DIRECTIONS:
Would you please write out each of the entries below exactly, omitting pictures?

MATERIAL SHOWN:
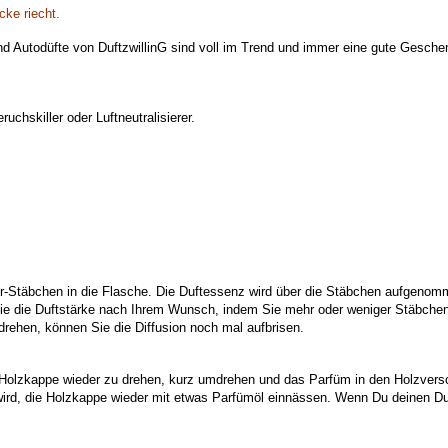
ke riecht.
d Autodüfte von DuftzwillinG sind voll im Trend und immer eine gute Geschenk
chskiller oder Luftneutralisierer.
er-Stäbchen in die Flasche. Die Duftessenz wird über die Stäbchen aufgenomm
 Sie die Duftstärke nach Ihrem Wunsch, indem Sie mehr oder weniger Stäbc
drehen, können Sie die Diffusion noch mal aufbrisen.
 Holzkappe wieder zu drehen, kurz umdrehen und das Parfüm in den Holzversc
ird, die Holzkappe wieder mit etwas Parfümöl einnässen. Wenn Du deinen Duft 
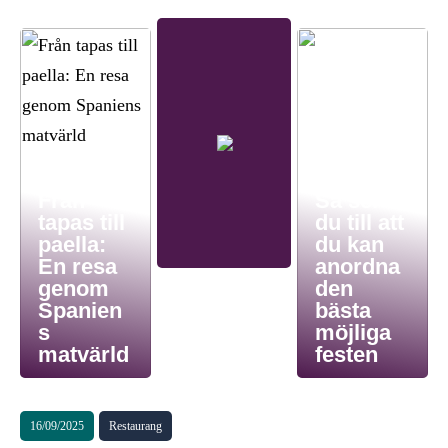
Från
Så ser
tapas till
du till att
paella:
du kan
En resa
anordna
genom
den
Spanien
bästa
s
möjliga
matvärld
festen
16/09/2025
Restaurang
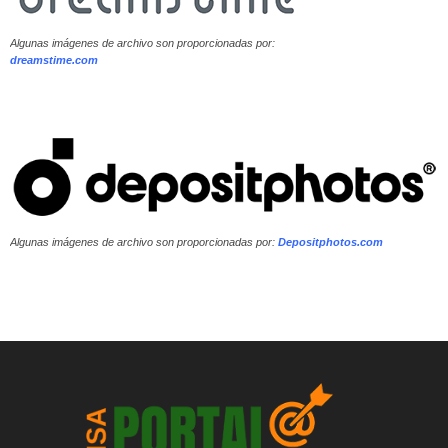
Algunas imágenes de archivo son proporcionadas por:
dreamstime.com
Algunas imágenes de archivo son proporcionadas por:
Depositphotos.com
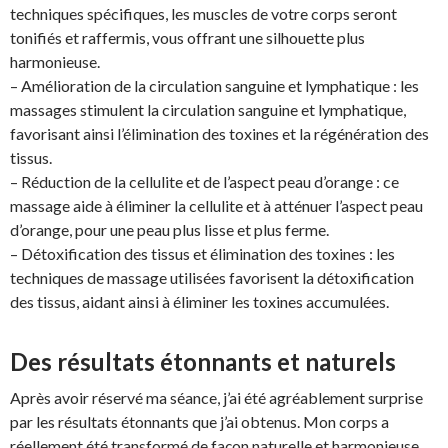
techniques spécifiques, les muscles de votre corps seront
tonifiés et raffermis, vous offrant une silhouette plus
harmonieuse.
– Amélioration de la circulation sanguine et lymphatique : les
massages stimulent la circulation sanguine et lymphatique,
favorisant ainsi l’élimination des toxines et la régénération des
tissus.
– Réduction de la cellulite et de l’aspect peau d’orange : ce
massage aide à éliminer la cellulite et à atténuer l’aspect peau
d’orange, pour une peau plus lisse et plus ferme.
– Détoxification des tissus et élimination des toxines : les
techniques de massage utilisées favorisent la détoxification
des tissus, aidant ainsi à éliminer les toxines accumulées.
Des résultats étonnants et naturels
Après avoir réservé ma séance, j’ai été agréablement surprise
par les résultats étonnants que j’ai obtenus. Mon corps a
réellement été transformé de façon naturelle et harmonieuse.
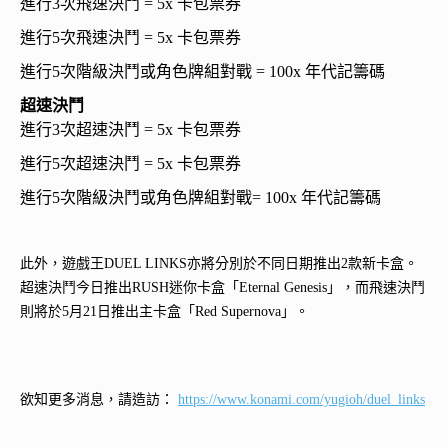
進行3次飛速決鬥 = 5x 卡包票券
進行5次飛速決鬥 = 5x 卡包票券
進行5次階級決鬥或角色牌組對戰 = 100x 年代記籌碼
超速決鬥
進行3次超速決鬥 = 5x 卡包票券
進行5次超速決鬥 = 5x 卡包票券
進行5次階級決鬥或角色牌組對戰= 100x 年代記籌碼
此外，遊戲王DUEL LINKS亦將分別於不同日期推出2款新卡盒。
超速決鬥今日推出RUSH迷你卡盒「Eternal Genesis」，而飛速決鬥
則將於5月21日推出主卡盒「Red Supernova」。
欲知更多消息，請造訪：
https://www.konami.com/yugioh/duel_links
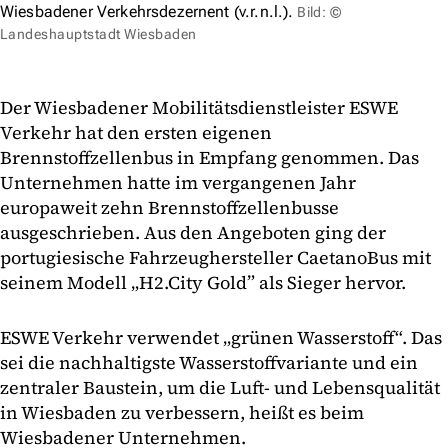
Wiesbadener Verkehrsdezernent (v.r.n.l.).
Bild: ©
Landeshauptstadt Wiesbaden
Der Wiesbadener Mobilitätsdienstleister ESWE
Verkehr hat den ersten eigenen
Brennstoffzellenbus in Empfang genommen. Das
Unternehmen hatte im vergangenen Jahr
europaweit zehn Brennstoffzellenbusse
ausgeschrieben. Aus den Angeboten ging der
portugiesische Fahrzeughersteller CaetanoBus mit
seinem Modell „H2.City Gold” als Sieger hervor.
ESWE Verkehr verwendet „grünen Wasserstoff“. Das
sei die nachhaltigste Wasserstoffvariante und ein
zentraler Baustein, um die Luft- und Lebensqualität
in Wiesbaden zu verbessern, heißt es beim
Wiesbadener Unternehmen.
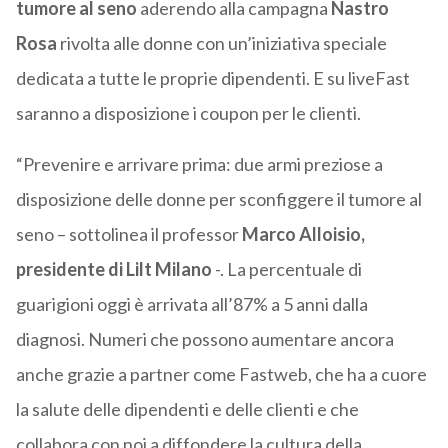
tumore al seno
aderendo alla campagna
Nastro
Rosa
rivolta alle donne con un’iniziativa speciale
dedicata a tutte le proprie dipendenti. E su liveFast
saranno a disposizione i coupon per le clienti.
“Prevenire e arrivare prima: due armi preziose a
disposizione delle donne per sconfiggere il tumore al
seno – sottolinea il professor
Marco Alloisio,
presidente di Lilt Milano
-. La percentuale di
guarigioni oggi è arrivata all’87% a 5 anni dalla
diagnosi. Numeri che possono aumentare ancora
anche grazie a partner come Fastweb, che ha a cuore
la salute delle dipendenti e delle clienti e che
collabora con noi a diffondere la cultura della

EXERCISE OUTPUT:
ke riecht.
d Autodüfte von DuftzwillinG sind voll im Trend und immer eine gute Geschenk
chskiller oder Luftneutralisierer.
er-Stäbchen in die Flasche. Die Duftessenz wird über die Stäbchen aufgenomm
 Sie die Duftstärke nach Ihrem Wunsch, indem Sie mehr oder weniger Stäbc
drehen, können Sie die Diffusion noch mal aufbrisen.
 Holzkappe wieder zu drehen, kurz umdrehen und das Parfüm in den Holzversc
ird, die Holzkappe wieder mit etwas Parfümöl einnässen. Wenn Du deinen Duft 
Från
Så ser
tapas till
du till att
paella:
du kan
En resa
anordna
genom
den
Spanien
bästa
s
möjliga
matvärld
festen
16/09/2025
Restaurang
Algunas imágenes de archivo son proporcionadas por:
dreamstime.com
Algunas imágenes de archivo son proporcionadas por:
Depositphotos.com
techniques spécifiques, les muscles de votre corps seront
tonifiés et raffermis, vous offrant une silhouette plus
harmonieuse.
– Amélioration de la circulation sanguine et lymphatique : les
massages stimulent la circulation sanguine et lymphatique,
favorisant ainsi l’élimination des toxines et la régénération des
tissus.
– Réduction de la cellulite et de l’aspect peau d’orange : ce
massage aide à éliminer la cellulite et à atténuer l’aspect peau
d’orange, pour une peau plus lisse et plus ferme.
– Détoxification des tissus et élimination des toxines : les
techniques de massage utilisées favorisent la détoxification
des tissus, aidant ainsi à éliminer les toxines accumulées.
Des résultats étonnants et naturels
Après avoir réservé ma séance, j’ai été agréablement surprise
par les résultats étonnants que j’ai obtenus. Mon corps a
réellement été transformé de façon naturelle et harmonieuse.
進行3次飛速決鬥 = 5x 卡包票券
進行5次飛速決鬥 = 5x 卡包票券
進行5次階級決鬥或角色牌組對戰 = 100x 年代記籌碼
超速決鬥
進行3次超速決鬥 = 5x 卡包票券
進行5次超速決鬥 = 5x 卡包票券
進行5次階級決鬥或角色牌組對戰= 100x 年代記籌碼
此外，遊戲王DUEL LINKS亦將分別於不同日期推出2款新卡盒。
超速決鬥今日推出RUSH迷你卡盒「Eternal Genesis」，而飛速決鬥
則將於5月21日推出主卡盒「Red Supernova」。
欲知更多消息，請造訪：
https://www.konami.com/yugioh/duel_links
Wiesbadener Verkehrsdezernent (v.r.n.l.).
Bild: ©
Landeshauptstadt Wiesbaden
Der Wiesbadener Mobilitätsdienstleister ESWE
Verkehr hat den ersten eigenen
Brennstoffzellenbus in Empfang genommen. Das
Unternehmen hatte im vergangenen Jahr
europaweit zehn Brennstoffzellenbusse
ausgeschrieben. Aus den Angeboten ging der
portugiesische Fahrzeughersteller CaetanoBus mit
seinem Modell „H2.City Gold” als Sieger hervor.
ESWE Verkehr verwendet „grünen Wasserstoff“. Das
sei die nachhaltigste Wasserstoffvariante und ein
zentraler Baustein, um die Luft- und Lebensqualität
in Wiesbaden zu verbessern, heißt es beim
Wiesbadener Unternehmen.
tumore al seno
aderendo alla campagna
Nastro
Rosa
rivolta alle donne con un’iniziativa speciale
dedicata a tutte le proprie dipendenti. E su liveFast
saranno a disposizione i coupon per le clienti.
“Prevenire e arrivare prima: due armi preziose a
disposizione delle donne per sconfiggere il tumore al
seno – sottolinea il professor
Marco Alloisio,
presidente di Lilt Milano
-. La percentuale di
guarigioni oggi è arrivata all’87% a 5 anni dalla
diagnosi. Numeri che possono aumentare ancora
anche grazie a partner come Fastweb, che ha a cuore
la salute delle dipendenti e delle clienti e che
collabora con noi a diffondere la cultura della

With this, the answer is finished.